Wednesday, September 12, 2001 - Page updated at 12:00 AM
Former CIA official says little was learned from Ressam arrest
Seattle Times staff reporters
By luck or good law enforcement, the U.S. dodged a terrorism bullet nearly two years ago when U.S. Customs agents arrested Ahmed Ressam in Port Angeles with a car loaded with explosives and bomb-making materials.
Luck, and law enforcement, gave out yesterday.
Anti-terrorism experts see the Ressam arrest as a significant point in a terrorism continuum that began with the failed attempts to blow up the World Trade Center in 1993 to the sickening, fiery collapse of the twin towers yesterday.
"They are learning. With every attempt, with every failure they become more sophisticated," said Vincent Cannistraro, a former chief of counterterrorism for the Central Intelligence Agency. "What we have here is an act several orders of magnitude beyond Ressam."
Ressam's arrest — and contemporaneous arrests in Jordan of terrorists apparently planning similar millennium attacks — jolted the U.S. intelligence community, which was oblivious of the plan.
Cannistraro, speaking yesterday from his home in McLean, Va., said yesterday's devastatingly successful attacks demonstrated that little was learned.
"Just like (Ressam), what we didn't have yesterday was information," he said, joining in a chorus of critics who say the U.S. has relied too much on technology and not enough on "human information."
"This isn't something that can be caught with an eye in the sky," Cannistraro said.
Likewise, U.S. intelligence forces were oblivious to Ressam until the 33-year-old Algerian, nervous and sick with malaria, caught the attention of a U.S. Customs agent as he drove off the ferry from Victoria, B.C., on Dec. 14, 1999.
Agents popped his truck to find bags of white powder and jars and bottles of what turned out to be several powerful explosives. Ressam has since said he planned to turn the materials into a suitcase bomb that he intended to leave at a busy Los Angeles International Airport terminal.
At his trial last spring, prosecutors called the arrest a "law-enforcement success story."

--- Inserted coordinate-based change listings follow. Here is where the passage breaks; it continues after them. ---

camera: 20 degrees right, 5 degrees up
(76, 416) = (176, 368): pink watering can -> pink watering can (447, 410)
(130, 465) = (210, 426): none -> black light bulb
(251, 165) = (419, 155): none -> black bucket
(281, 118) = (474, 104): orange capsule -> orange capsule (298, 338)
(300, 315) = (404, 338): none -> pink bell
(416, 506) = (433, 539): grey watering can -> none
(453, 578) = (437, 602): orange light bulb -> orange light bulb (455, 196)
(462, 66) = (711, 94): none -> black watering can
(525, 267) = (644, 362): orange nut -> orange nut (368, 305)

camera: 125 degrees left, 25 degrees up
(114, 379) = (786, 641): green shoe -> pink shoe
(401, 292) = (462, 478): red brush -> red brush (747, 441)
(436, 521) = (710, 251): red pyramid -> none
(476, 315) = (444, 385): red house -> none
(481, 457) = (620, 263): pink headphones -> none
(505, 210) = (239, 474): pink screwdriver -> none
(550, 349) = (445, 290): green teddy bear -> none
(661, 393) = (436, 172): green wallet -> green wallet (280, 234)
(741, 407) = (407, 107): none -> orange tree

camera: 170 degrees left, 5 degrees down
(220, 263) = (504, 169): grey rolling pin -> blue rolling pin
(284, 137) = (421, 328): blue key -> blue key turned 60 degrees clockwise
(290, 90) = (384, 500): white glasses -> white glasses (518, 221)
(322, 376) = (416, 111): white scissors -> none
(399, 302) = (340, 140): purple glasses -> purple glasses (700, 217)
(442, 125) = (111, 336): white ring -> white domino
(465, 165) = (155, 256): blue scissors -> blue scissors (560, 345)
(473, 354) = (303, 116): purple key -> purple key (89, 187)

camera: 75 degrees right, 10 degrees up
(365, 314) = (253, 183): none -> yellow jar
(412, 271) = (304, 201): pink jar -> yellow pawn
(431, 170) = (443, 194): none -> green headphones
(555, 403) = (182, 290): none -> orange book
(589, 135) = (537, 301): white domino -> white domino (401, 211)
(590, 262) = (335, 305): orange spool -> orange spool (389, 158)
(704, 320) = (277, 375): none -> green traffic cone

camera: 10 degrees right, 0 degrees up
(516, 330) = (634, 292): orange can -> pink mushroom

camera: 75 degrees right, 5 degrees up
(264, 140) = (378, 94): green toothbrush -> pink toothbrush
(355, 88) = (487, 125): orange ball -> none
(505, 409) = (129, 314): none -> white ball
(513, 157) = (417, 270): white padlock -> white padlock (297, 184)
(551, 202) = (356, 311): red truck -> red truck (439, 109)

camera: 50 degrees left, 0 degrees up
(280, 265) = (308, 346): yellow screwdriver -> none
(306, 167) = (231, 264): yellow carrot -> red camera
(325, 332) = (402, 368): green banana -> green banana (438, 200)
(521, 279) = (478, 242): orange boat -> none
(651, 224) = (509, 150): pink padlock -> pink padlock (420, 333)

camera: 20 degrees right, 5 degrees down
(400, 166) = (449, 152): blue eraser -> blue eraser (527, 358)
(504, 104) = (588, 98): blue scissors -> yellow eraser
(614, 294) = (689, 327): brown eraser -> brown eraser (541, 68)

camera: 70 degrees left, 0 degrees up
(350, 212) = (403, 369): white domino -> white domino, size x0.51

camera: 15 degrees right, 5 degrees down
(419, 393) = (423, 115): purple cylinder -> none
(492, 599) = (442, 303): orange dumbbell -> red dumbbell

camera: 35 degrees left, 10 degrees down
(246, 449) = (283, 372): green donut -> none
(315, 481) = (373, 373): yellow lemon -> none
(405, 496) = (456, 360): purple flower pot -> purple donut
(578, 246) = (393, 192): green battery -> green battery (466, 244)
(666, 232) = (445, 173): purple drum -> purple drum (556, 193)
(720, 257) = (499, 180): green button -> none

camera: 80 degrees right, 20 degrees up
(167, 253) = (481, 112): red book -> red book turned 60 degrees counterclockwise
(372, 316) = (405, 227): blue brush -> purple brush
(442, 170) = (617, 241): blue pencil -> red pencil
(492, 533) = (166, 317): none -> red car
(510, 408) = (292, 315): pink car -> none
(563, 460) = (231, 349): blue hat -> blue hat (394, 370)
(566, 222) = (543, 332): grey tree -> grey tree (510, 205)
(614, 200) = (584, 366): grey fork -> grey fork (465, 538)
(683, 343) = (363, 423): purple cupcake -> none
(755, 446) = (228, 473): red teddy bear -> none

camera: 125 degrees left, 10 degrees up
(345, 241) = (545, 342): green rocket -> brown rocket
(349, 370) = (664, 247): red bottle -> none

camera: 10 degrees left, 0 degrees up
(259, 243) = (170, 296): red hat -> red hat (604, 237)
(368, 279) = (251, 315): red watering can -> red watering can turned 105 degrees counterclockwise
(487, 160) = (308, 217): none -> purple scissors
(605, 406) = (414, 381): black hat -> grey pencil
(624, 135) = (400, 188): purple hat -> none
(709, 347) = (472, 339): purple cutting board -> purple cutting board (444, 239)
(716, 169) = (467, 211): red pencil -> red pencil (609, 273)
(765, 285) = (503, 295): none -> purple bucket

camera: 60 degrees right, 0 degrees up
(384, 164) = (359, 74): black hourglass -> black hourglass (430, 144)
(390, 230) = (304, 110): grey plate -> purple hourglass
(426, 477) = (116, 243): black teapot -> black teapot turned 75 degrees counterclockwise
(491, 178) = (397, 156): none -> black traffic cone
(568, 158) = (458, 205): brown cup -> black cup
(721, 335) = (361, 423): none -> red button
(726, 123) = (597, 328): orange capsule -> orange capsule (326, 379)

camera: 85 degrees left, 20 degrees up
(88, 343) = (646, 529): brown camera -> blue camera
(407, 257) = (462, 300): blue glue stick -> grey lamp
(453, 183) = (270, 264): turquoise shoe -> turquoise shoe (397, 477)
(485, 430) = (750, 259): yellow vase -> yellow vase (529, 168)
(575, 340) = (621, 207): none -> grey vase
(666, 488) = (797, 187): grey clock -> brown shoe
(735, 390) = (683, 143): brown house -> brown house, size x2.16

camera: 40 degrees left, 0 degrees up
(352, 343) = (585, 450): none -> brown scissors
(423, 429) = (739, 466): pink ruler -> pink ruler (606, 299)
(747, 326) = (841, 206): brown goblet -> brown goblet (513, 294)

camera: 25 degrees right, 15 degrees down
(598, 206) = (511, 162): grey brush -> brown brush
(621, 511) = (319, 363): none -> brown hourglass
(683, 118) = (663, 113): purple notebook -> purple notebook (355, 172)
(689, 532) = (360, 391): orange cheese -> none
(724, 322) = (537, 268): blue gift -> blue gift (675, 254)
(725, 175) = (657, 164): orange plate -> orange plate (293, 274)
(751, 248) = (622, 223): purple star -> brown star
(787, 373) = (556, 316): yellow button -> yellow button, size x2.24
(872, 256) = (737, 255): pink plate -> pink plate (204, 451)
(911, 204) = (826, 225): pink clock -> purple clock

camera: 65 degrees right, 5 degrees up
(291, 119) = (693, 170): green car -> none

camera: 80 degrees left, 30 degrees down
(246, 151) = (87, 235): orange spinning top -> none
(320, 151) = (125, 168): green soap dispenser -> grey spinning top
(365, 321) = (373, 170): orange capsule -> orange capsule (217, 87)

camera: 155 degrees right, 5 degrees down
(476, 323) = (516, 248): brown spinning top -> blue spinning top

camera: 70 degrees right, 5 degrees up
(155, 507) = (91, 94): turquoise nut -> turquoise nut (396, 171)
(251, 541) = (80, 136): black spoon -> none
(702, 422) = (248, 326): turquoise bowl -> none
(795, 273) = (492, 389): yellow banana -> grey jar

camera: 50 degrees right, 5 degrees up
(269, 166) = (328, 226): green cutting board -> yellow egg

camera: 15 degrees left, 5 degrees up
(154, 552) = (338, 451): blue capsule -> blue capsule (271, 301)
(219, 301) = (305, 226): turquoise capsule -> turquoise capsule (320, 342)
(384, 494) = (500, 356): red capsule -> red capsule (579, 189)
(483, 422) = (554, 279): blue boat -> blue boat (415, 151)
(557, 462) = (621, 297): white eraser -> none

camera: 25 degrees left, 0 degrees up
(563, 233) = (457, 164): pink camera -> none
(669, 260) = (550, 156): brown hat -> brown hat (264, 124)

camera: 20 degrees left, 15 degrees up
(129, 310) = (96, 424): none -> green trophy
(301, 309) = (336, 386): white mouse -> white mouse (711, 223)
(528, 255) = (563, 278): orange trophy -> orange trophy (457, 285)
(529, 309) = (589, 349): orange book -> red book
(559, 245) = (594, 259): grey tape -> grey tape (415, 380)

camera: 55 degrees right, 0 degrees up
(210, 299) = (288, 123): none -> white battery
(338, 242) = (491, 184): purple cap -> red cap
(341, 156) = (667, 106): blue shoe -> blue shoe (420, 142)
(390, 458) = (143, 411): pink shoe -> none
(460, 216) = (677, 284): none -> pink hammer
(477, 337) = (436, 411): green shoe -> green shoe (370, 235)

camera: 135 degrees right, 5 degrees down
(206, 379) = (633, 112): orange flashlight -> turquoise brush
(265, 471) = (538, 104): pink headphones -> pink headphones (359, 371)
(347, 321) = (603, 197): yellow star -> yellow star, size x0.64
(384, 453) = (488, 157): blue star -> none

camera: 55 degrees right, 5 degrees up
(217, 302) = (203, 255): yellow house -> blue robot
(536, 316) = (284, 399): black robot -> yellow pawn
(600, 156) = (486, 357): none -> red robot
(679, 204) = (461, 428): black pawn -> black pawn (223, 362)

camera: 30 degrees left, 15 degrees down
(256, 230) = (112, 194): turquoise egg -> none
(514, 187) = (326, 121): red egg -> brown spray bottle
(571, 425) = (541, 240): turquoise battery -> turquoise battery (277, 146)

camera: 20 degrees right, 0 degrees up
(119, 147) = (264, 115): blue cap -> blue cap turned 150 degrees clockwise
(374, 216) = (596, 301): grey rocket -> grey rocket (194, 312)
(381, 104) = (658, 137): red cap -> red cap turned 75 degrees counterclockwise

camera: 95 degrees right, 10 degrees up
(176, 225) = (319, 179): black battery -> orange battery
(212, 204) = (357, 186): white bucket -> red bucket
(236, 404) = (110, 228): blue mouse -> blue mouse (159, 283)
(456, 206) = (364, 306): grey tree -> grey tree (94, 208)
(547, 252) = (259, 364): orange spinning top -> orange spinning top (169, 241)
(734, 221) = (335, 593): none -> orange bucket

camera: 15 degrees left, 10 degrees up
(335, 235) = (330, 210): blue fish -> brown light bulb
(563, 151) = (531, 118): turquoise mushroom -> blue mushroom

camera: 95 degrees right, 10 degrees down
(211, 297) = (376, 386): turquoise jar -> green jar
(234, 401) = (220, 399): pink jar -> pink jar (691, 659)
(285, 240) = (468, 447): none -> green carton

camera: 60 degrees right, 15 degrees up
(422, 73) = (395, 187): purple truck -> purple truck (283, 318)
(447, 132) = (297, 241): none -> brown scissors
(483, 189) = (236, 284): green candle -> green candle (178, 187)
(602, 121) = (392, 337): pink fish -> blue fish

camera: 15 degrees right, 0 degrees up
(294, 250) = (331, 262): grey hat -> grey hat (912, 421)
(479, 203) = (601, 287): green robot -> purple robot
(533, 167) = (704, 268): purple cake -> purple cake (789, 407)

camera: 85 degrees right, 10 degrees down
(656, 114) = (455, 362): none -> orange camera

Cannistraro characterized the arrest as a fluke. Ressam and his co-conspirators were sloppy and the plot ill-conceived. Still, it almost worked, he said.
Since his arrest and subsequent conviction on conspiracy charges, Ressam has been cooperating with federal authorities. He was scheduled to be sentenced in Seattle next week, although that date has been postponed, likely into next year, pending an ongoing federal terrorism investigation run out of New York.
Information provided by Ressam already has resulted in the indictment of the alleged mastermind of the plot, Abu Doha, an Algerian doctor arrested in Great Britain on unrelated terrorism changes.
Doha, according to a federal indictment, met with and joined Saudi-born guerrilla leader Osama bin Laden in December 1998, just months after deadly attacks on two U.S. embassies in North Africa, which the U.S. has blamed on bin Laden.
The U.S. government has said bin Laden is a top suspect in yesterday's attack — - a point with which Cannistraro agrees.
"There is no other group out there anybody knows about with the sophistication or wherewithal to carry out an attack of this complexity and magnitude," he said.
A bin Laden associate convicted of bombing the U.S. Embassy in Tanzania, which killed 11 people, was scheduled to be sentenced today at the federal courthouse in Manhattan, just blocks from the site of yesterday's attack.
Ressam, meantime, who recently testified against another cohort in New York, remains confined in the special housing unit at the Federal Detention Center in SeaTac.